Light exploded from the Relic.

It was pure amber at first, red as the sky above the palais. Then it took on the colors of a thousand skies—blasted orange and flat carnelian, sharp magenta and sheer blue. Metallic hues joined it, sharpening its curves into facets. Hammered kembric and bronze-bell hearts. Forged dristic and the sword of longing at the edge of love. And spooling through it, whisper thin, was a thread of moonlight, hard as diamond.

Abruptly, the light fell away, leaving a stunned crowd in its wake. Even the Red Masks had stopped to stare at the joined sword, which glowed a scalding, molten red. Silently, I lifted it for all to see. Slowly—just a few at first, scattered through the crowd—the Red Masks began to remove their disguises. And behind those masks they were just people—boys and girls, men and women, young and old and rich and poor. I stared down as the light from my Relics shone upon them, and tried to feel what they felt.

I stepped from the platform, sword balanced on my palms. Behind me, one of my friends made a noise in their throat. I ignored it, and took another step. Three. Four. The cobbles of the street rang beneath my heels, and I moved among the people. Husterri, diamond wolves, Red Masks, civilians caught in the conflict with nowhere to go—all crowded around me, tense as a bow with an arrow on its string.

I threw the sword down to clatter against the sun-glow street. Its light flared, then winked out.

Murmurs chased each other through the crowd.

“I am not your Sun Heir,” I said, harsh. “And I never will be.”

Silence rang loud. I stared at the Relic sword and tried to remember what I’d wanted to say.

“Four girls stand before you today,” I cried. “The first is Sylvie. She was born in the Dusklands, and grew up with shadows in her heart. She was taught to love the Scion, but not herself. And so she ran away toward the light, because she thought she could find a world where she belonged. She hadn’t yet learned that you belong wherever your heart lives.”

I lifted my eyes to Coeur d’Or, looming pristine and impossible above us. The crowd gazed with me, caught for a moment in the spell of my words.

“That first girl came here, to this palais, and became the second girl. They named her Mirage, for she was an illusion she had created for herself, an illusion of the person she thought she had to be—an illusion she didn’t dare find the edges of. She was taught that cunning and intrigue would earn her respect, and so she played their games of wits. She set traps with words and actions and laughed when they were sprung.”

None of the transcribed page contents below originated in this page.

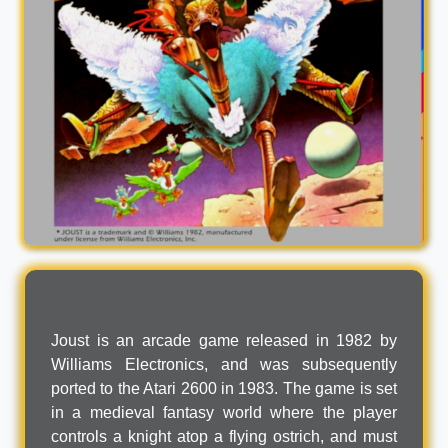
Joust is an arcade game released in 1982 by
Williams Electronics, and was subsequently
ported to the Atari 2600 in 1983. The game is set
in a medieval fantasy world where the player
controls a knight atop a flying ostrich, and must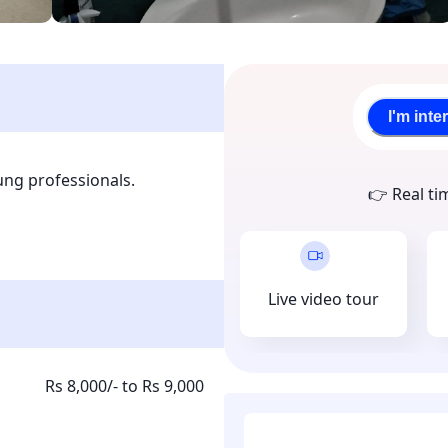
I'm inte
ng professionals.

👉 Real ti
mfortable beds, Work desk, 
Live video tour
Rs 8,000/- to Rs 9,000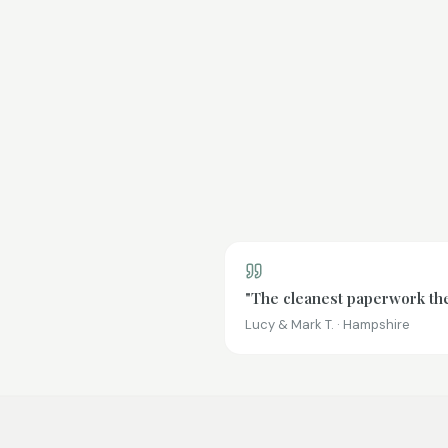
"The cleanest paperwork the 
Lucy & Mark T. · Hampshire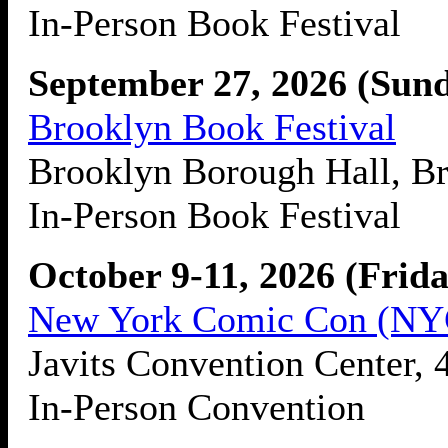
In-Person Book Festival
September 27, 2026 (Sun
Brooklyn Book Festival
Brooklyn Borough Hall, B
In-Person Book Festival
October 9-11, 2026 (Frid
New York Comic Con (NY
Javits Convention Center,
In-Person Convention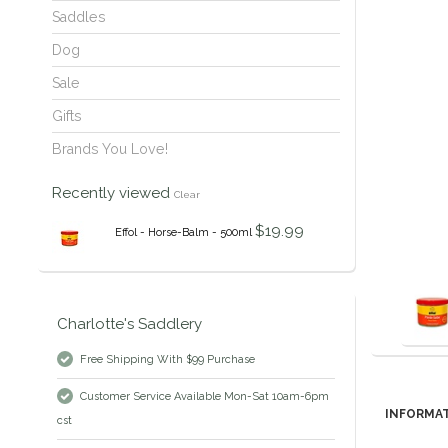
Saddles
Dog
Sale
Gifts
Brands You Love!
Recently viewed
Clear
$19.99
Effol - Horse-Balm - 500ml
Charlotte's Saddlery
Free Shipping With $99 Purchase
Customer Service Available Mon-Sat 10am-6pm
INFORMA
cst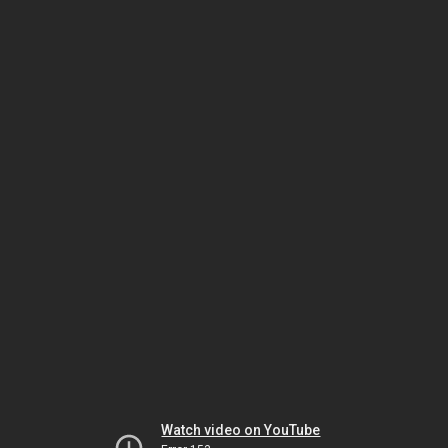
Watch video on YouTube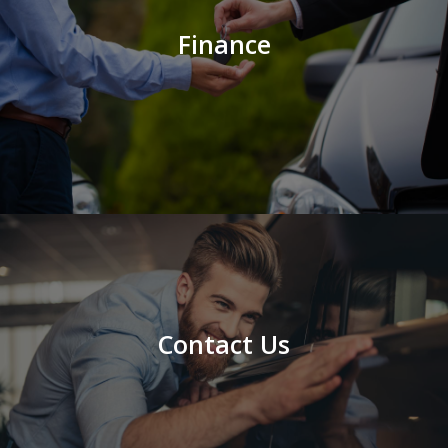
Finance
Contact Us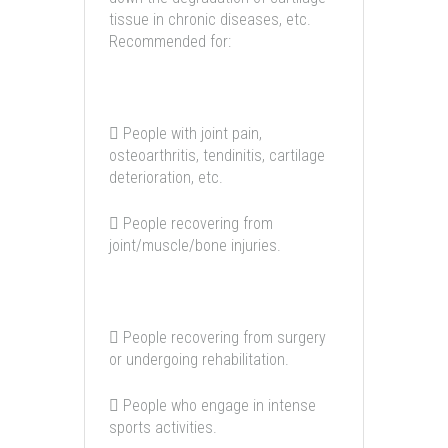
tissue in chronic diseases, etc.
Recommended for:
 People with joint pain,
osteoarthritis, tendinitis, cartilage
deterioration, etc.
 People recovering from
joint/muscle/bone injuries.
 People recovering from surgery
or undergoing rehabilitation.
 People who engage in intense
sports activities.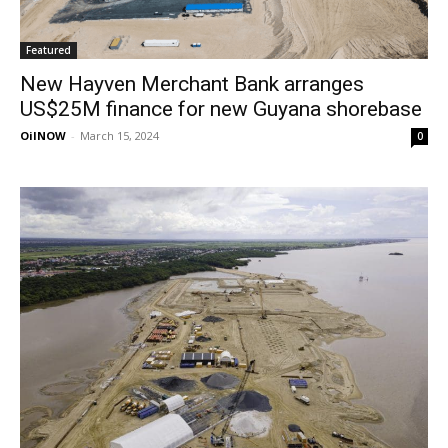
Featured
New Hayven Merchant Bank arranges
US$25M finance for new Guyana shorebase
OilNOW
-
March 15, 2024
0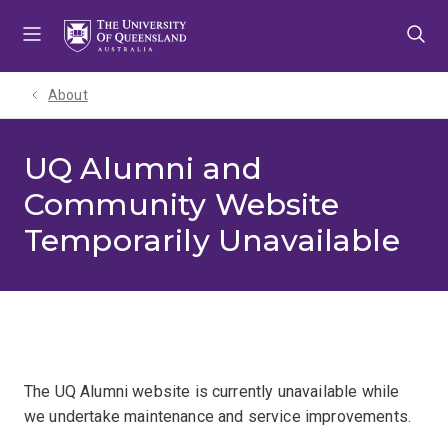
Skip
Skip
Skip
to
to
to
menu
content
footer
About
UQ Alumni and
Community Website
Temporarily Unavailable
The UQ Alumni website is currently unavailable while
we undertake maintenance and service improvements.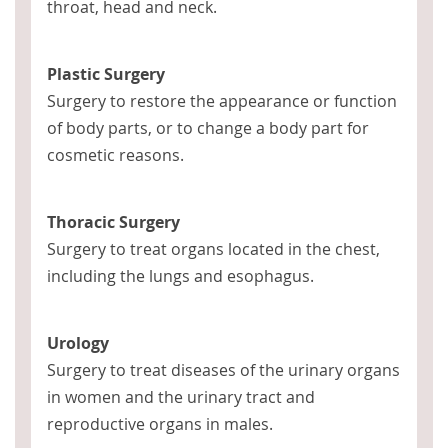
throat, head and neck.
Plastic Surgery
Surgery to restore the appearance or function
of body parts, or to change a body part for
cosmetic reasons.
Thoracic Surgery
Surgery to treat organs located in the chest,
including the lungs and esophagus.
Urology
Surgery to treat diseases of the urinary organs
in women and the urinary tract and
reproductive organs in males.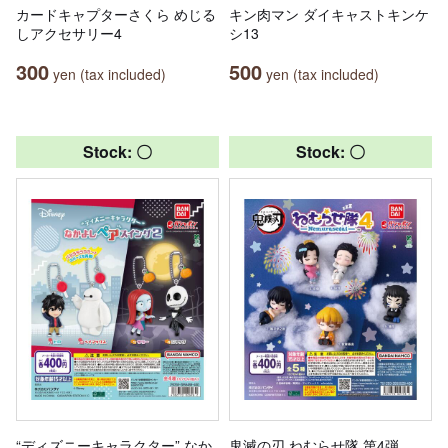
カードキャプターさくら めじる
キン肉マン ダイキャストキンケ
しアクセサリー4
シ13
300
500
yen (tax included)
yen (tax included)
Stock: 〇
Stock: 〇
“ディズニーキャラクター” なか
鬼滅の刃 ねむらせ隊 第4弾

I took a deep breath. The crowd inhaled with me.

“Then she learned of the taint in her bloodline, the sick beating heart at the center of all she’d ever known. And she became the third girl. She had no name, but she had violence in her eyes and deadly intent in her bones. She hunted down the woman who she thought was to blame for all her pains, all her sorrows. That woman was her sister. She carved out her ribs with mirror glass, and tried not to stare too closely at her own reflection gazing back from the shining blade.”

A little gasp ran through the crowd. Weight shifted. Eyes grew hard. I bit my lip and hoped I wasn’t losing them.